Introduction
The budget speech for 2023 was presented by the Minister of Finance and Employment yesterday evening with the promise of yet another year without the introduction of any new taxes despite the economic uncertainties. Most of the measures are aimed to assist vulnerable persons who are struggling due to the high inflation.
The Economy
Despite the economic challenges the world is facing, the Government is still forecasting an increase in the GDP by 6% in real terms for 2022 and 3.5% for 2023. The annual inflation for this year is expected to reach 5.7% and then to fall to 3.7% in 2023 as long as the government manages to contain and absorb the increase in costs related to the energy sector. The government is indeed estimating that the investment necessary to absorb the increase in cost of energy and cereal prices is €600 million or around 10% of the budget.
Expected economic growth for next year is expected to be 3.5% in real terms and 7.3% in nominal terms. Employment rate is expected to increase by 4% whereas the unemployment rate is expected to by around 3.1%.
National debt is expected to amount to 57% and 59.1% of the GDP in 2022 and 2023 respectively.
COLA
The Cost of Living Adjustment (COLA) announced for 2022 for all employees, pensioners and people on social benefits is one of the highest ever announced and amounts to €9.90 per week. Students’ stipends will also be increased pro-rata. Pensioners will also have an additional COLA of €2.60 per week to help mitigate the hardship they may encounter.
Income Tax
- The tax-free bracket for pensioners will once again increase so that pensioners will not be subject to income tax even after the increase in pensions and COLA announced during this budget.
- Qualifying pension income derived by pensioners remaining active after retirement age will be exempt from tax. The gradual exemption will amount to 20% of the pension income during 2022, 40% in 2023 until becoming fully exempt by 2027.
- An annual tax credit of €200 will be granted to parents who have children with a disability.
- Increase in the tax deduction to parents for children’s sports, arts and cultural activities to €300.
- The tax refund will be given once again this year. Persons earning less than €60,000 will be entitled to a refund ranging between €60 and €140.
- The royalty income to authors and co-authors will be subject to a reduced income tax rate of 7.5%.
- Extension of the Micro Invest scheme to social enterprises.
- Possible changes to certain individual residency programmes such as the Global Residence Programme (GRP) and the Malta Residence Programme (MRP).
Social measures
- Increase in paternity leave.
- Extension of the In-work benefit of €150 to employees working in certain sectors of the economy whose income does not exceed €20,000.
- Increase in children’s allowance by €90 per child.
- Tax credit of €200 for parents of children with special needs.
- Additional grants for low-income earners.
Immovable Property
- Qualifying first time buyers may benefit from a grant of €10,000 receivable over a period of 10 years.
- Extension of the reduction in duty on documents upon the purchase of immovable property for first time buyers, second time buyers and purchase of immovable property in Gozo.
- Extension of the VAT scheme for the restoration of qualifying properties introduced in the previous budget.
Environment
- Extension of the fiscal incentives for persons opting to purchase electric vehicles. The capping of the grant on such purchases has been increased to €12,000 and also applies to motors, mopeds, pedelecs and motorised bicycles.
- Extension to the exemption from registration tax and licence fees for the first five years upon the purchase of electric and plug-in hybrid cars.
- Extension of grants for the installation of PV panels on coaches and minibuses.
- Increase in the charging points for electric cars around the island.
Businesses
- ‘Start in Malta’, a one stop shop for start-ups was announced to assist start-ups.
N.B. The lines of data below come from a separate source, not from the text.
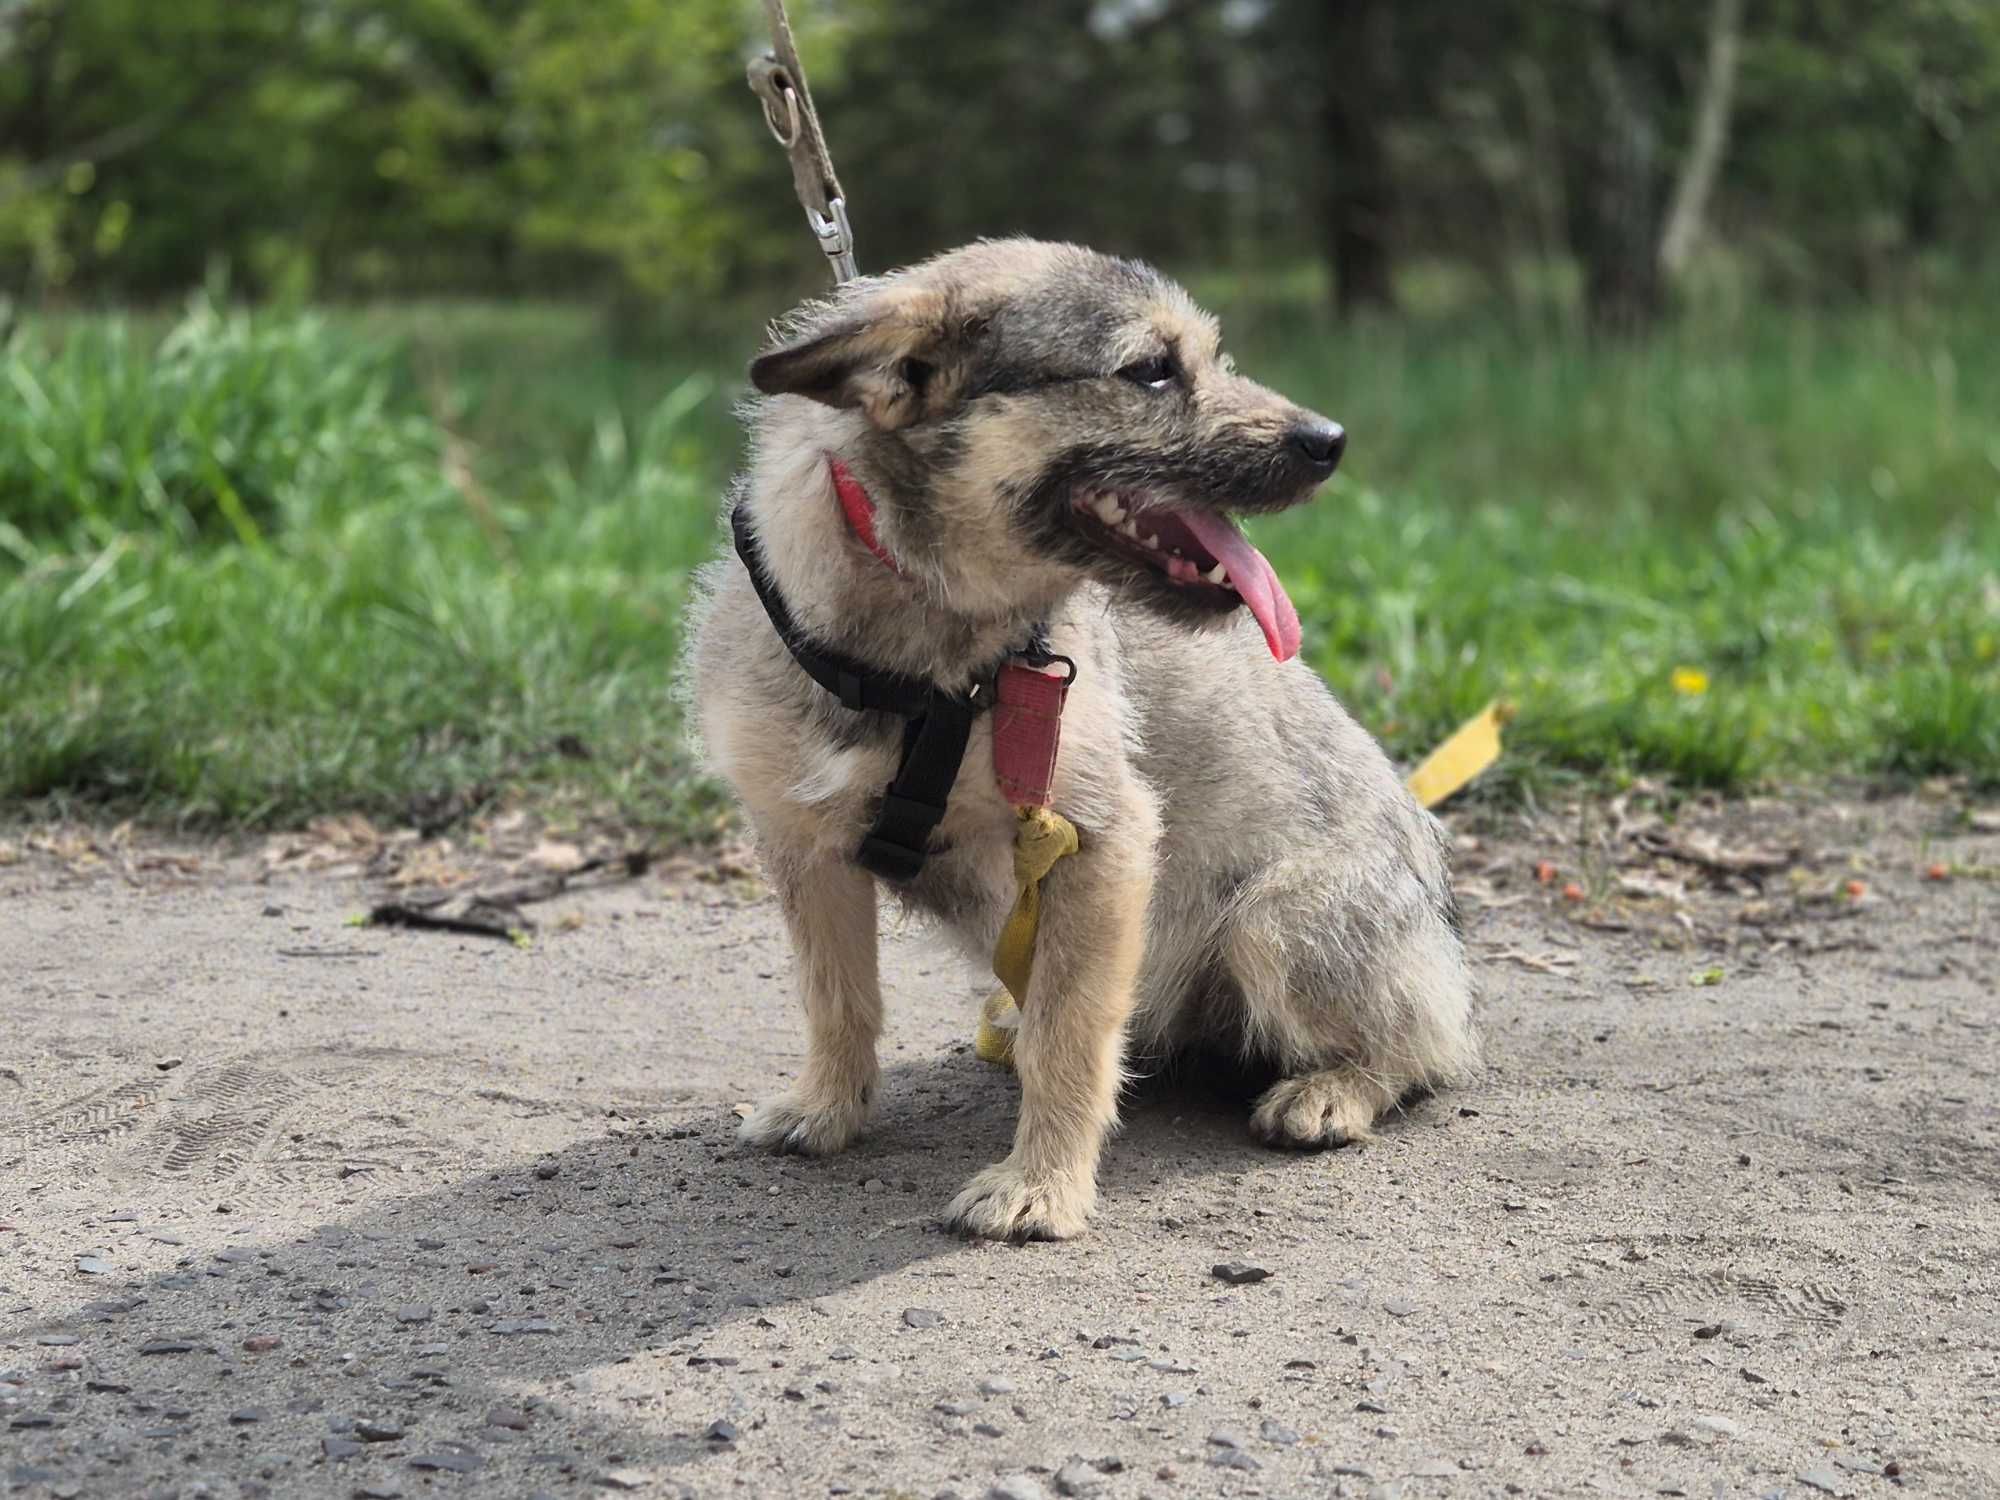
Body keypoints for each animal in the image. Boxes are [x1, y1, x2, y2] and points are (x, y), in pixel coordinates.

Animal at [684, 241, 1472, 1240]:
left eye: (1206, 355)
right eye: (1151, 371)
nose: (1331, 441)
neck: (928, 657)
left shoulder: (1097, 844)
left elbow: (1070, 1038)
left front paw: (1041, 1185)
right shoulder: (803, 845)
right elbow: (838, 996)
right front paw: (828, 1108)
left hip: (1277, 920)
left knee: (1431, 1048)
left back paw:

- Increase in cash grants provided by the Malta Enterprise to companies investing in digital and sustainable projects up to a maximum of €100,000.
- Additional financial assistance in form of a 10% tax credit to start ups and Gozitan businesses. The tax credit will increase to 20% if the investment reduces the carbon footprint.
- The introduction of a masterplan for further growth within the aviation sector with the aim to develop economic niches like leasing and cargo, drones and electric vertical take-off and landing aircraft.
- Extension of the possibility to transfer unabsorbed capital allowances in YA2023 to another company within the same group which accumulated during 2020 and 2021 due to losses suffered as a result of the COVID-19 pandemic.
- Extension of the reduction in Duty on Documents (at 1.5%) upon the inter-vivos transfer of family businesses.
Conclusion
The budget for 2023 does not introduce any new taxes but it also lacks new incentives since most of the incentives are an extension of existing ones. It is clear that the main aim is to control inflation primarily through hefty energy subsidies and assist vulnerable people through social measures. Whilst the national debt is still within acceptable limits, given the global uncertainties the world is experiencing, one may wonder whether the budget is sustainable and whether Malta will indeed experience positive growth even if the prospects within the Eurozone are not so bright.